Very good, very timely post. I'm a Resp. Therapist and I see these resistant types of pneumonia. Lately, they have been in conjunction with H1N1, and although rare, they are very serious. Within the last month, I know of three patients who had to be put on life support for several days to treat this type of pneumonia. I know of at least two other patients currently inhouse, who likely will wind up having to be vented as well.
In addition to this resistant form of pneumonia, there are lots of pneumonia cases going around in the middle of summer--which is quite unusual. Many of these cases are also quite serious, requiring days of hospitilization and antibiotics. Folks need to get the pneumonia vaccine now before the fall flu season hits.
I can't speak for acute care facilities, but I do have to lay a lot of this on the subacute/rehab/LTC facilities. The last few places I've worked had absolutely worthless or nonexistent infection control procedures. The ones who actually tried couldn't get their collective feces together, and would make people gown and mask for contact iso, and totally ignore the guy with MRSA spewing out his trach. The rehab facility that takes the patient who ought to be on droplet precautions out to the gym fiddle-dee-dee to infect the crap out of the other patients; the family members who don't bother to wear gloves or gowns into an isolation room; the clinicians who don't even take the patient to the sink to wash hands after they've been to the toilet... I could keep going.
Then there's all this about the hand sanitizers. When I was in Micro, we were told that alcohol basically didn't kill diddly, and that we needed to physically wash our hands to get clean. Now they're shoving this hand sanitizer thing on us, the clinicians slop some sanitizer on between rooms, and by time they get to the end of the hall, the bugs left on their hands are resisitant to nuclear weapons. Gimme a break.
These bugs may be resistant to antibiotics, but not silver. Several of my family members were hit by H1N1 recently, along with the associated mucus problems in the lungs that can lead to pneumonia. Colloidal silver knocked out the flu virus within a day or so and kept the lung problem contained. They're on track to recover within days, not weeks, and without requiring a doctor visit or a course of those nasty antibiotics. There are simple solutions out there. I hope people will find them without going through great suffering.

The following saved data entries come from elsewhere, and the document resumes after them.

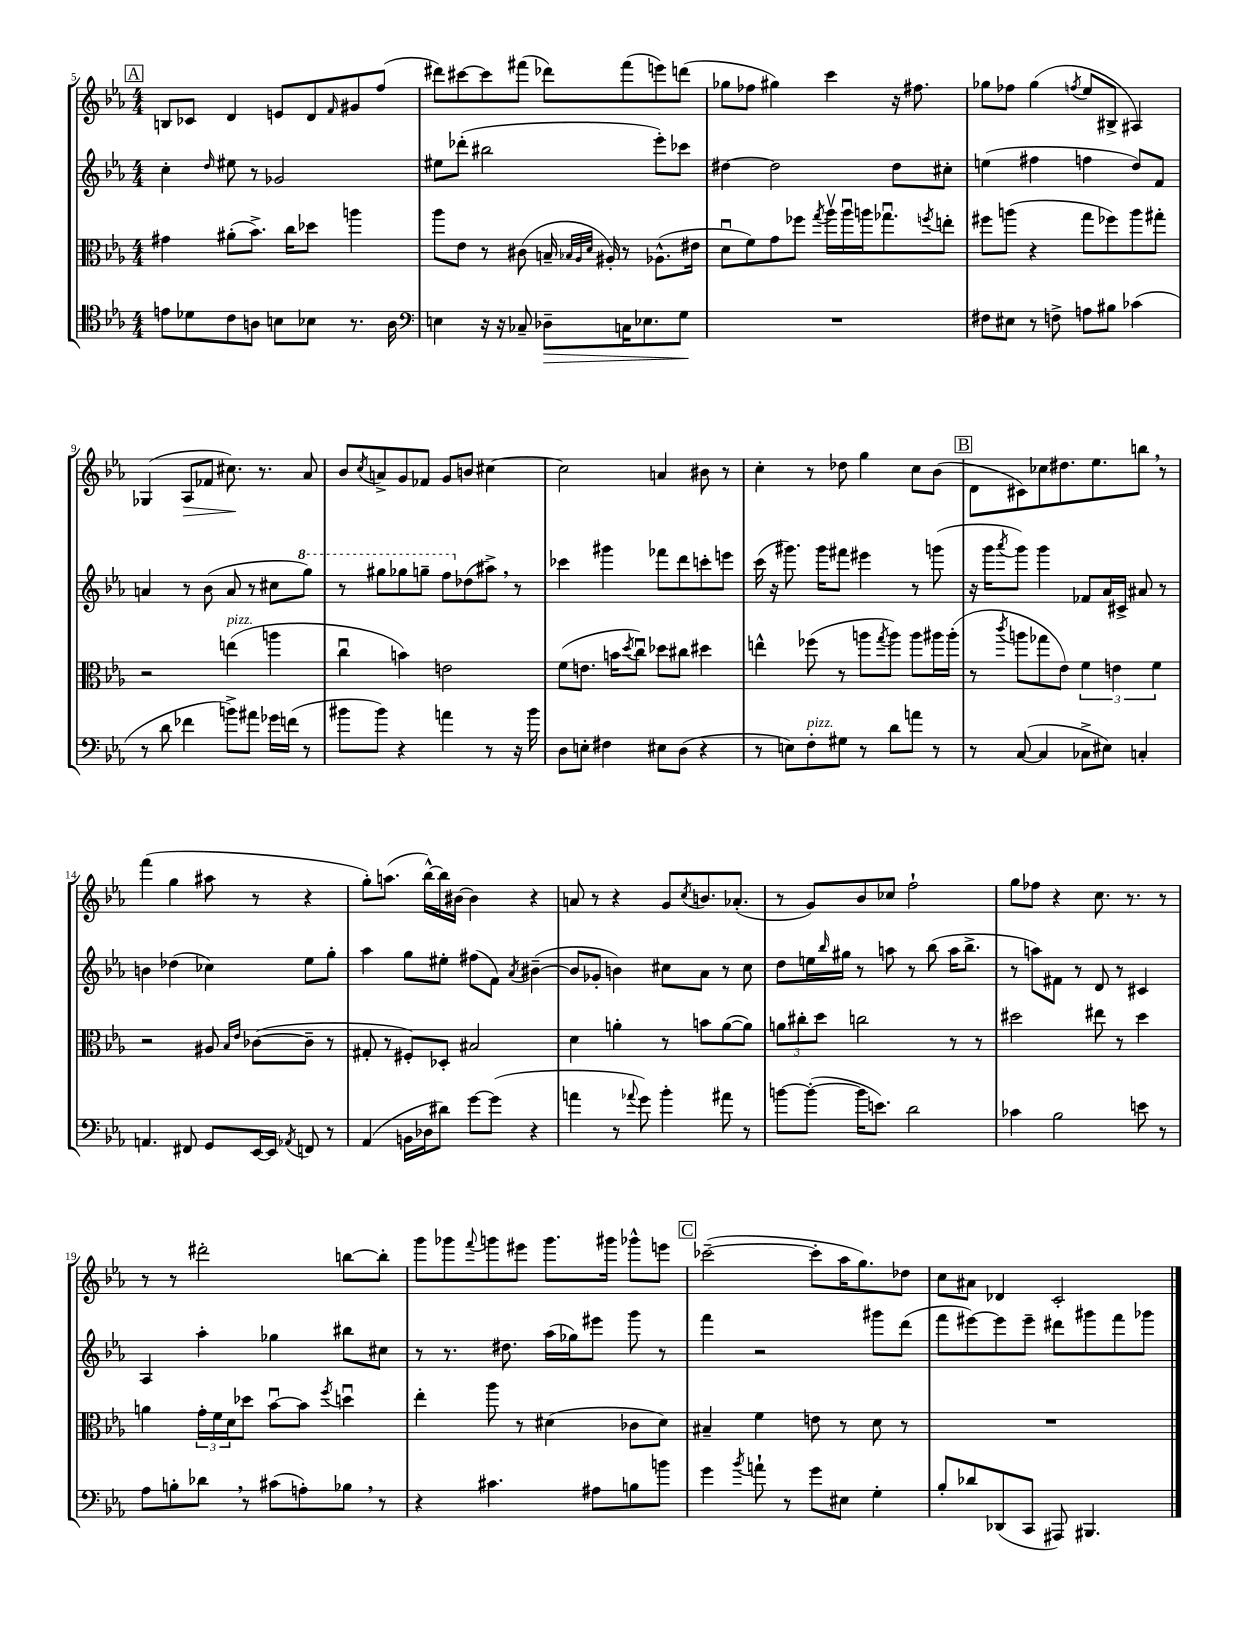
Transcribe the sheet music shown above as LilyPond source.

<<
\new StaffGroup <<
\new Staff = "s0" {
    \clef treble \key ees \major \numericTimeSignature \time 4/4
    \mark \markup { \box "A" } b8 ces'8 d'4 e'8 d'8 \grace { f'16 } gis'8 f''8( |
    dis'''8) cis'''8~ cis'''8 fis'''8( des'''8) fis'''8( e'''8) d'''8( |
    ges''8 fes''8 gis''4) c'''4 r16 fis''8. |
    ges''8 fes''8 ges''4( \acciaccatura { f''8 } ees''8 bis8-> ais4) |
    ges4( aes8\> fes'8 cis''8.\!) r8. aes'8 |
    bes'8 \acciaccatura { c''8 } a'8-> g'8 fes'8 g'8 b'8 cis''4~ |
    cis''2 a'4 bis'8 r8 |
    c''4-. r8 des''8 g''4 c''8 bes'8( |
    \mark \markup { \box "B" } d'8 cis'8) ces''8 dis''8. ees''8. b''8 \breathe r8 |
    f'''4( g''4 ais''8 r8 r4 |
    g''8-.) a''8.( bes''16~-^) bes''16 bis'16~ bis'4 r4 |
    a'8 r8 r4 g'8 \acciaccatura { c''8 } b'8. aes'8.-.( |
    r8 g'8) bes'8 ces''8 f''2-! |
    g''8 fes''8 r4 c''8. r8. r8 |
    r8 r8 dis'''2-. b''8~ b''8-. |
    g'''8 ges'''8 \appoggiatura { f'''8 } g'''8 eis'''8 g'''8. gis'''16 ges'''8-^ e'''8 |
    \mark \markup { \box "C" } ces'''2~--( ces'''8-. aes''16 g''8.) des''8 |
    c''8 ais'8 des'4 c'2-. \bar "|." |
}
\new Staff = "s1" {
    \clef treble \key ees \major \numericTimeSignature \time 4/4
    \mark \markup { \box "A" } c''4-. \grace { d''16 } eis''8 r8 ges'2 |
    eis''8 des'''8-.( bis''2 ees'''8-.) ces'''8 |
    dis''4~ dis''2 dis''8 cis''8-. |
    e''4( fis''4 f''4 d''8) f'8 |
    a'4 r8 bes'8( a'8 r8 cis''8 \ottava #1 g'''8) |
    r8 gis'''8 ges'''8 g'''8-- f'''8 \ottava #0 des''8( ais''8->) \breathe r8 |
    ces'''4 gis'''4 fes'''8 d'''8 c'''8-. e'''8 |
    c'''16( r16 gis'''8.) gis'''16 fis'''8 eis'''4 r8 g'''8( |
    \mark \markup { \box "B" } r16 g'''16 \acciaccatura { aes'''8 } g'''8) g'''4 fes'8 aes'16 cis'16-> ais'8 r8 |
    b'4 des''4( ces''4) ees''8 g''8-. |
    aes''4 g''8 eis''8-. fis''8( f'8) \acciaccatura { aes'8 } bis'4~--( |
    bis'8 ges'8-. b'4) cis''8 aes'8 r8 cis''8 |
    d''8 e''16 \grace { bes''16 } gis''16 r8 a''8 r8 bes''8( a''16 bes''8.-> |
    r8 a''8) fis'8 r8 d'8 r8 cis'4 |
    aes4 aes''4-. ges''4 bis''8 cis''8 |
    r8 r8. dis''8. aes''16( ges''16) eis'''8 g'''8 r8 |
    \mark \markup { \box "C" } f'''4 r2 gis'''8 d'''8( |
    f'''8 eis'''8~) eis'''8 eis'''8-- dis'''8 gis'''8 f'''8 ges'''8 \bar "|." |
}
\new Staff = "s2" {
    \clef alto \key ees \major \numericTimeSignature \time 4/4
    \mark \markup { \box "A" } gis'4 ais'8-.( bes'8.->) c''16 des''8 a''4 |
    aes''8 ees'8 r8 cis'8( b16-- \grace { bes32 aes32 d'32 } ais16-.) r8 aes8.-^( eis'16 |
    d'8\downbow f'8) g'8 fes''8 \acciaccatura { g''8 } aes''16\upbow aes''16\downbow a''16 ges''8.\downbow \acciaccatura { f''8 } e''8-. |
    fis''8 a''8( r4 g''8 fes''8) a''8 gis''8-. |
    r2 e''4^\markup { \italic "pizz." }( a''4 |
    c''4\downbow b'4) e'2 |
    f'8( e'8. b'16 \acciaccatura { d''8 } c''8\downbow) des''8 cis''8 dis''4 |
    e''4-^ fes''8( r8 a''8 \acciaccatura { g''8 } a''8) a''8 ais''16 ais''16-.( |
    \mark \markup { \box "B" } r8 \acciaccatura { c'''8 } a''8 ges''8 ees'8) \tuplet 3/2 { f'4 e'4 f'4 } |
    r2 ais8 \grace { bes16 ees'16 } ces'8~( ces'8-- r8 |
    gis8-. r8 fis8-.) des8-. bis2 |
    d'4 a'4-. r8 b'8 a'8~( a'8) |
    \tuplet 3/2 { a'8 cis''8-. d''8 } c''2 r8 r8 |
    dis''2 eis''8 r8 dis''4 |
    a'4 \tuplet 3/2 { g'16-. f'16 d'16 } des''8 bes'8~\downbow bes'8 \acciaccatura { f''8 } d''4\downbow |
    ees''4-. aes''8 r8 dis'4( ces'8 dis'8) |
    \mark \markup { \box "C" } bis4-- f'4 e'8 r8 d'8 r8 |
    R1 \bar "|." |
}
\new Staff = "s3" {
    \clef tenor \key ees \major \numericTimeSignature \time 4/4
    \mark \markup { \box "A" } e'8 des'8 c'8 a8 b8 bes8 r8. a16 |
    \clef bass e4 r16 r16 ces8-- des8--\> c16 ees8. g8\! |
    R1 |
    fis8 eis8 r8 f8-> a8 bis8 ces'4( |
    r8 d'8 fes'4 b'8->) ais'8 ges'16 f'16( r8 |
    bis'8 bis'8) r4 a'4 r8 r16 bis'16 |
    d8 e8-. fis4 eis8 d8( r4 |
    r8 e8) f8-.^\markup { \italic "pizz." } gis8 r8 d'8 a'8 r8 |
    \mark \markup { \box "B" } r8 c8~( c4 ces8-> eis8) c4-. |
    a,4. fis,8 g,8 ees,16~ ees,16 \acciaccatura { aes,8 } f,8 r8 |
    aes,4( b,16 des16 dis'8) g'8~ g'8( r4 |
    a'4 r8 \appoggiatura { aes'8 } g'8) bes'4-. ais'8 r8 |
    b'8~ b'8~-.( b'16 e'8.) d'2 |
    ces'4 bes2 e'8 r8 |
    aes8 b8-. des'8 \breathe r8 cis'8( a8-.) bes8 \breathe r8 |
    r4 cis'4. ais8 b8 b'8 |
    \mark \markup { \box "C" } g'4 \acciaccatura { bes'8 } a'8-! r8 g'8 eis8 g4-. |
    bes8-. des'8 des,8( c,8 ais,,8) bis,,4. \bar "|." |
}
>>
>>
\layout { \context { \Score currentBarNumber = #5 } }
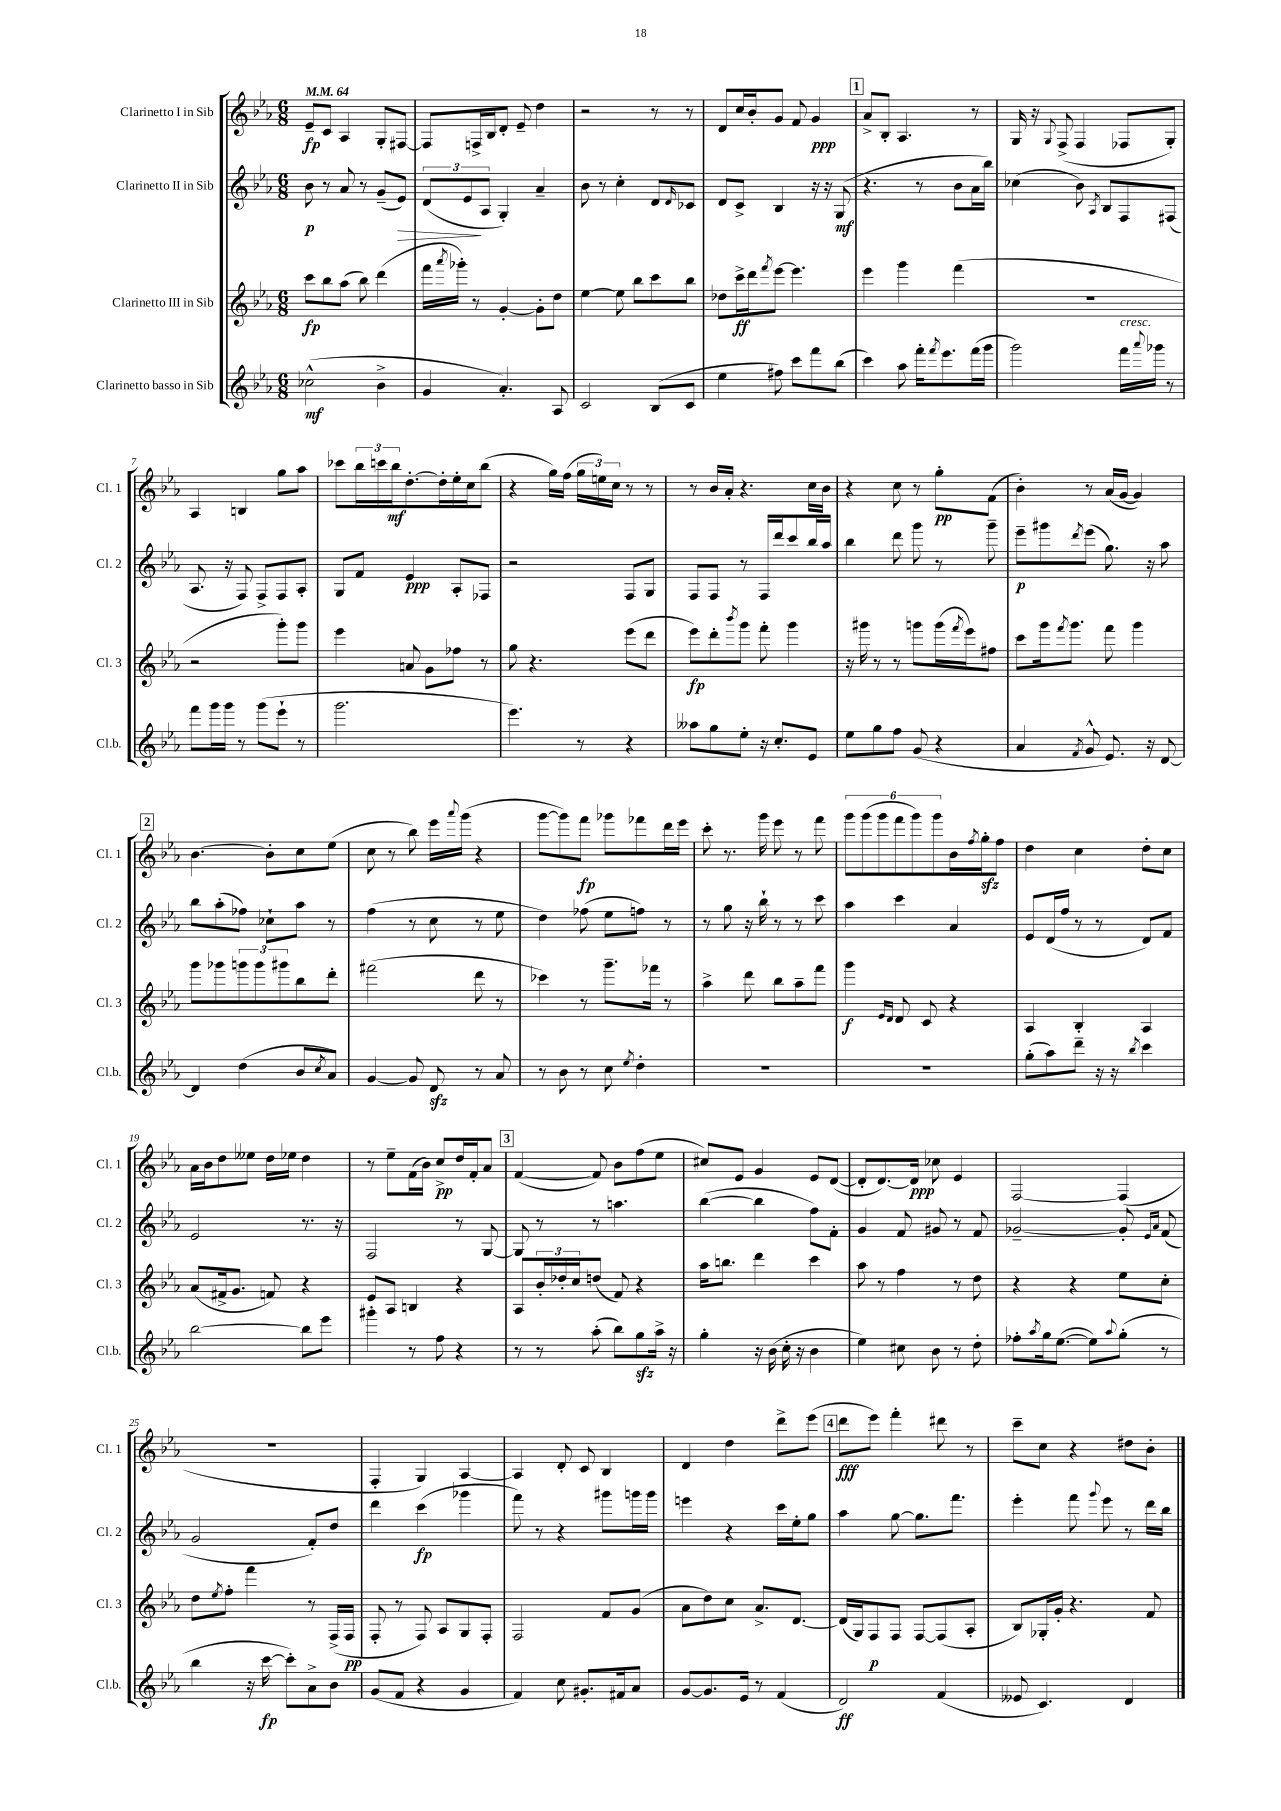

Are phages a promising weapon against these bugs?
I work at a large LA hospital as an RN had a pt today with KPC and VRE stool. We do have vent pts on the floor but this pt is a walkie talkie on room air. Treatment has included vanco and tobramyacin. Certainly the first time I've ever seen contact plus and this bug got my attention I even masked not knowing what it was initially.
I am an RN working in a LTAC and each nurse's assignment is 7 pts. Trach, vented, multiple organ failure pts many with multiple infections/sepsis and now KPC. The nurse to pt ratio is criminal I think considering the extra time and degree of caution a clinician must take to gown and glove and wash their hands. I think that expecting nurses to care for this many pts can only increase the spread of KPC and destroy not only pts lives, but their visitors and the staff. Hospitals must be made to practice "do no harm" first instead of the "bottom line".
I've got info. on new KPC, MBL, ESBL and AmpC diagnostic kits that I suspect may be of interest to you and your readers. I'm concerned about posting since we are obviously a commercial micro. products supplier, and I don't want anyone to get angry with us. Could you please give me some direction?? Thanks!